A plausible alternative approach would be to use standard unsupervised representation learning techniques to form the clusters. Our experiments suggest that this is always an inferior alternative, leading to statistically significantly inferior predictive performance in 30 of 30 tests (with the same ensemble classifier being used for each comparison). This (i) indicates that dissimilarity representations are crucial to the performance of predictors of subtle and infrequent activities, and (ii) provides strong evidence for the utility of DRHC as a proven advantage over existing alternatives.
However, difference between dissimilarity representations and normal feature representations is not significant, and we reject our hypothesis that the dissimilarity representation is more effective in distinguishing subtle differences between classes.

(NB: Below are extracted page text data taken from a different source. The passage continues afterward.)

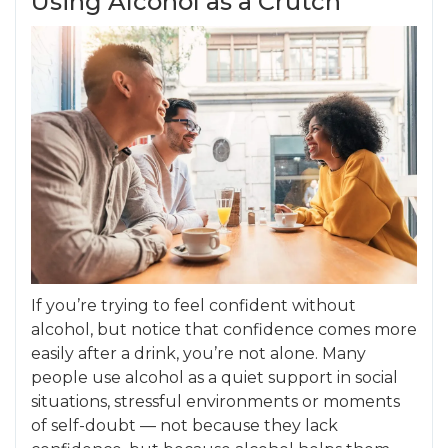
Using Alcohol as a Crutch
If you’re trying to feel confident without
alcohol, but notice that confidence comes more
easily after a drink, you’re not alone. Many
people use alcohol as a quiet support in social
situations, stressful environments or moments
of self-doubt — not because they lack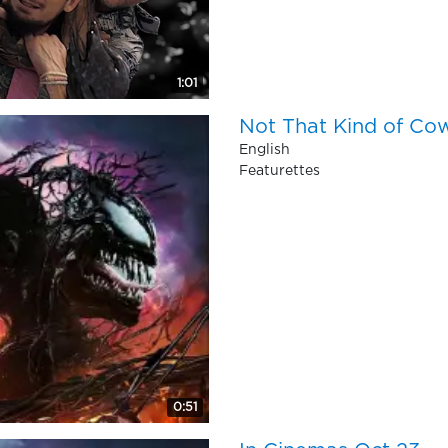
1:01
Not That Kind of Co
English
Featurettes
0:51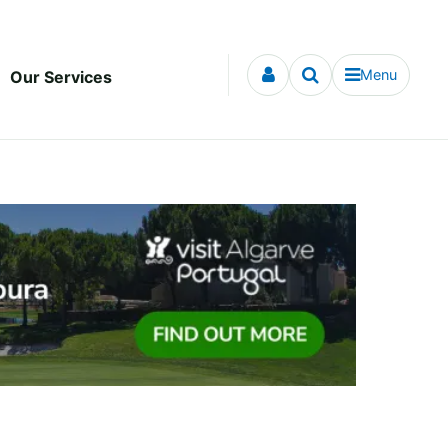
Menu
Our Services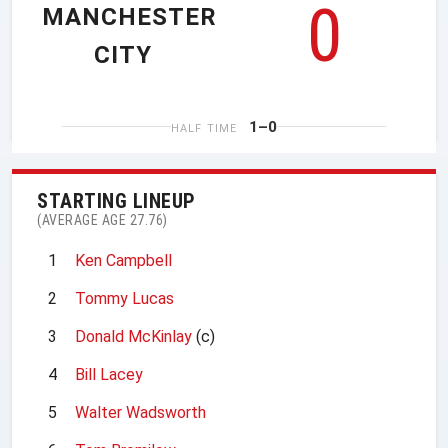
0
MANCHESTER
CITY
1–0
HALF TIME
STARTING LINEUP
(AVERAGE AGE 27.76)
1
Ken Campbell
2
Tommy Lucas
3
Donald McKinlay
(c)
4
Bill Lacey
5
Walter Wadsworth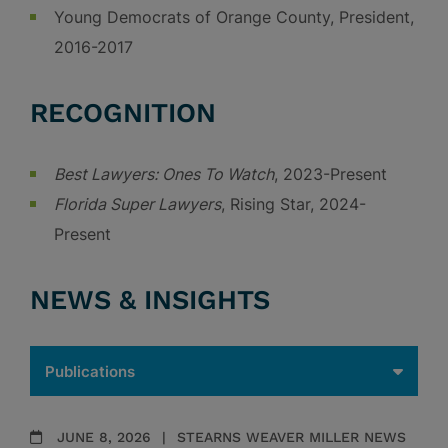
Young Democrats of Orange County, President,
2016-2017
RECOGNITION
Best Lawyers: Ones To Watch
, 2023-Present
Florida Super Lawyers
, Rising Star, 2024-
Present
NEWS & INSIGHTS
JUNE 8, 2026
STEARNS WEAVER MILLER NEWS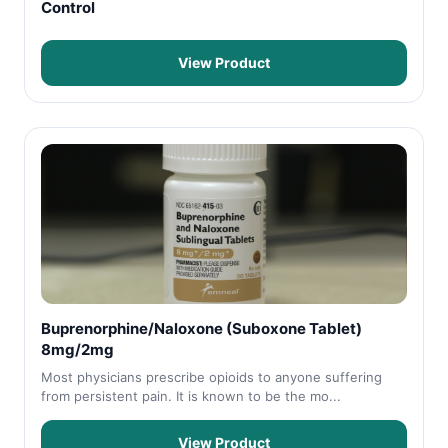
Control
View Product
Buprenorphine/Naloxone (Suboxone Tablet)
8mg/2mg
Most physicians prescribe opioids to anyone suffering
from persistent pain. It is known to be the mo...
View Product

This is mainly due to the effectiveness of identified prototypes. The problem remains of how to best to separate prototypes when we have activities that activate the same set of sensors, with the difference in their sensor distribution being almost undetectably small. Such subtle differences can challenge prototype selection. Future investigations include the design and evaluation of prototype selection and distance metrics to better represent and separate subtle difference in these distributions.
In this paper, we present a new technique based on dissimilarity representation, which leverages a multi-phase, hierarchical ensemble in recognising minority and subtle activities. A sequence of comprehensive empirical evaluation and comparison demonstrates that (i) this is a challenging task where existing structure- and feature-based learning techniques do not perform well in general, and (ii) our DRHC algorithm constitutes a significant improvement on existing methods. The key novelty of our approach is that we reduce the bias of the ensemble classifier by training it on a subspace of data with less noise so that the classifier could learn from minority activities and hence reliably identify well-discriminating features.
The problem remains of how to best to separate prototypes when we have activities that fire the same set of sensors, with the difference in their sensor distribution being almost undetectably small. Such subtle differences cannot be captured by the baseline classifiers we have employed to date. Future investigations include the design and evaluation of prototype selection and distance metrics to better represent and separate subtle difference in these distributions. So far, we have only considered static sensor data (e.g. doors opening and closing; motion sensors firing; lights turning on and off; etc). Recent developments in wearable technologies such as smart watches also allow collection of accelerometer data. These data would also contain subtle and minority activities, and we speculate that dissimilarity representation based classification of combined static and mobile data will be useful in the future accurate detection of important events in the ageing population. Also to demonstrate the generality of DRHC, we will further evaluate DRHC with other feature extraction techniques [18].